Devíamos ter-nos preparado para o embate com o inimigo traiçoeiro, nunca baixando a guarda, mesmo quando as flores da Primavera e as brisas estivais nos tentaram a esquecer a ameaça e acalentaram a esperança de que não há mal que sempre dure, mesmo se quisermos confundir sempre com um tempo estafante para nós, mas poucochinho para os ritmos da natureza, que não nos têm em mais conta do que a uma qualquer borboleta, fantasticamente colorida, que também se resolve em estrume, cumprindo essa lei de que nada se cria, nada se perde, tudo se transforma, num ciclo imutável, como perscrutou o velho Lavoisier.
Podíamos ter contado com instituições que inspirassem confiança, mais serenas do que precipitadas, mais claras do que artificiosas, com coragem para falar da dureza que nos esperava, em vez de contribuir para a displicência que nos trouxe à amargura sem horizonte.
É o que temos. Cá, como por esse mundo fora, o que nem sequer sustenta a pretensão de que quando o mal é de muitos comporta o seu quê de alívio.
As medidas a que o país foi sujeito, desde há duas semanas, resultam da evolução descontrolada da situação que vivemos desde Março, quando se esperava que durante oito meses se tivessem desenvolvido análises do fenómeno e estabelecido estratégias, suportadas no conhecimento possível, expressas em regras claras e coerentes, com fiscalização sistemática e apoiadas por logísticas funcionais, o que teria evitado o abismo em que nos sentimos a afundar.
Os efeitos que tendem a agravar a debilitada economia da região já se vão fazendo sentir, desde a produção de castanhas e outros frutos secos, da azeitona e da colocação do azeite, dos produtos de fumeiro que tinham montras importantes nas feiras de Inverno.

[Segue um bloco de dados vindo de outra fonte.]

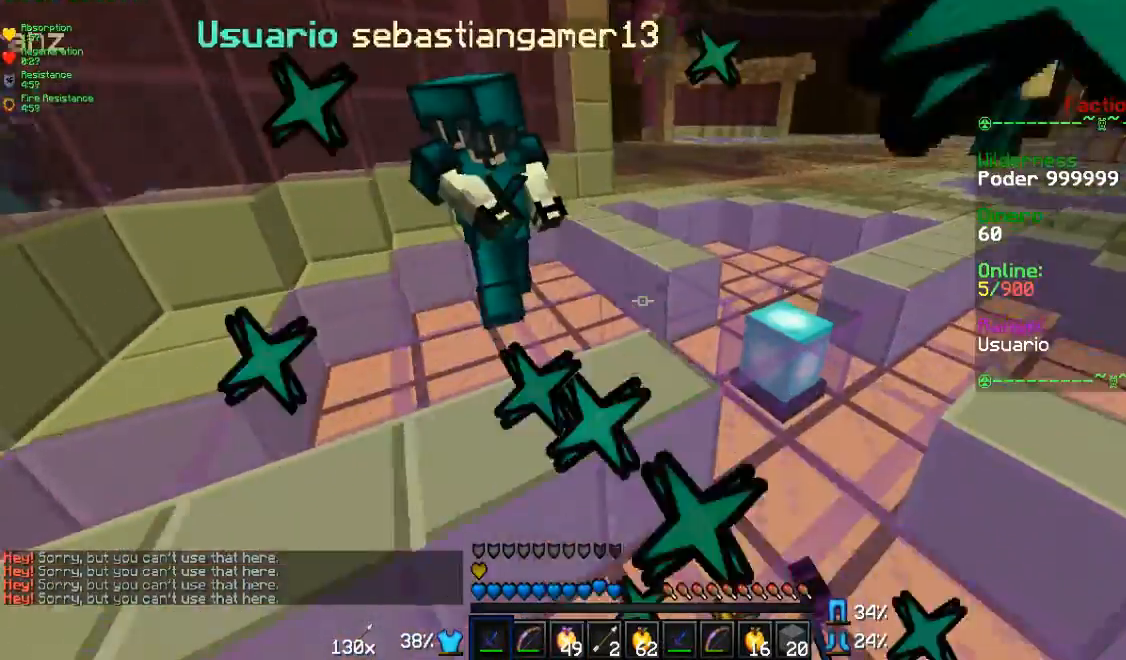
{"keys": ["d", "w"], "mouse": ["left"], "events": [[33, "mouse_left", "up"], [33, "mouse_right", "up"], [67, "d", "up"], [67, "mouse_left", "down"], [67, "mouse_right", "down"], [200, "w", "up"], [233, "mouse_right", "up"], [267, "mouse_right", "down"], [333, "mouse_left", "up"], [333, "mouse_right", "up"], [400, "d", "down"], [400, "mouse_left", "down"], [400, "w", "down"], [433, "mouse_right", "down"], [500, "mouse_right", "up"]]}
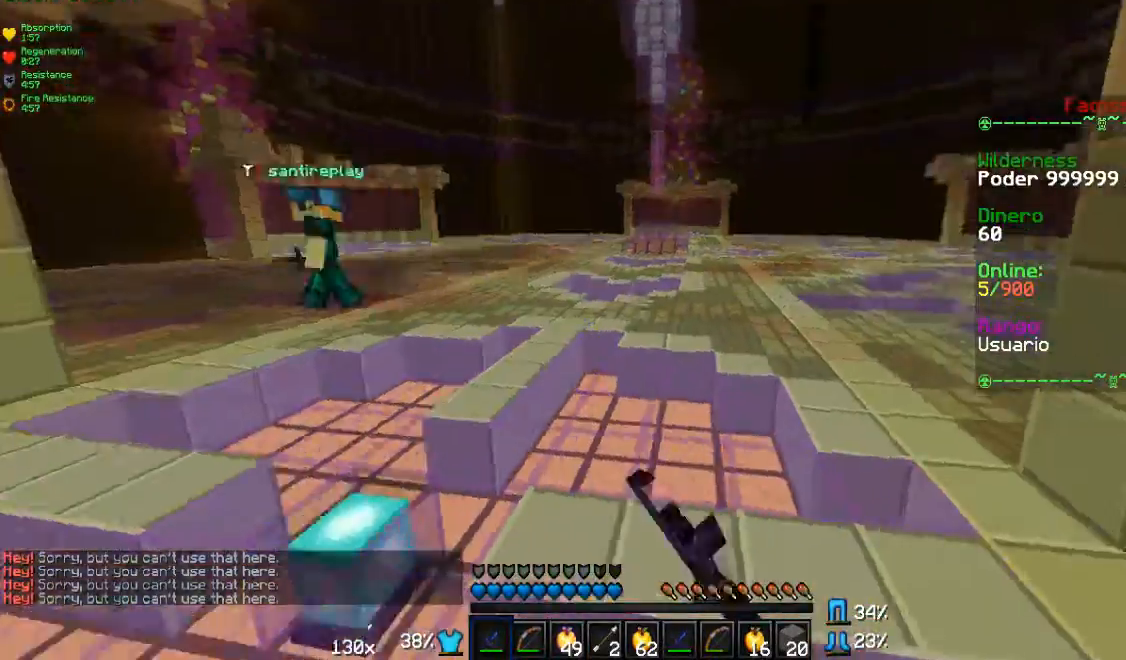
{"keys": ["w"], "mouse": [], "events": [[133, "d", "up"], [133, "mouse_left", "up"], [200, "a", "down"], [300, "a", "up"]]}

Entretanto, o turismo pode ser a maior vítima, quando se observavam dinâmicas de crescimento reconfortantes. A restauração pode sair muito depauperada deste ano de desgraça e a hotelaria com dimensão e qualidade para atrair eventos culturais e empresariais, que durante longas décadas não se instalara no território mas, desde a transição do século, conheceu notório crescimento, pode estar agora sujeita a dificuldades que porão em causa a sua permanência, no que conheceríamos retrocesso dramático, com efeitos difíceis de superar e impactos imprevisíveis no tecido empresarial e na capacidade de atrair novos investimentos.
As medidas governamentais não contribuem, por enquanto, para fazer medrar a confiança, fundamental para encarar o futuro possível no país, muito menos numa região como esta, que tem resistido ao descaso, à discriminação inqualificável, à moleza dos nossos representantes na capital, mas pode estar perante o desafio definitivo da sobrevivência.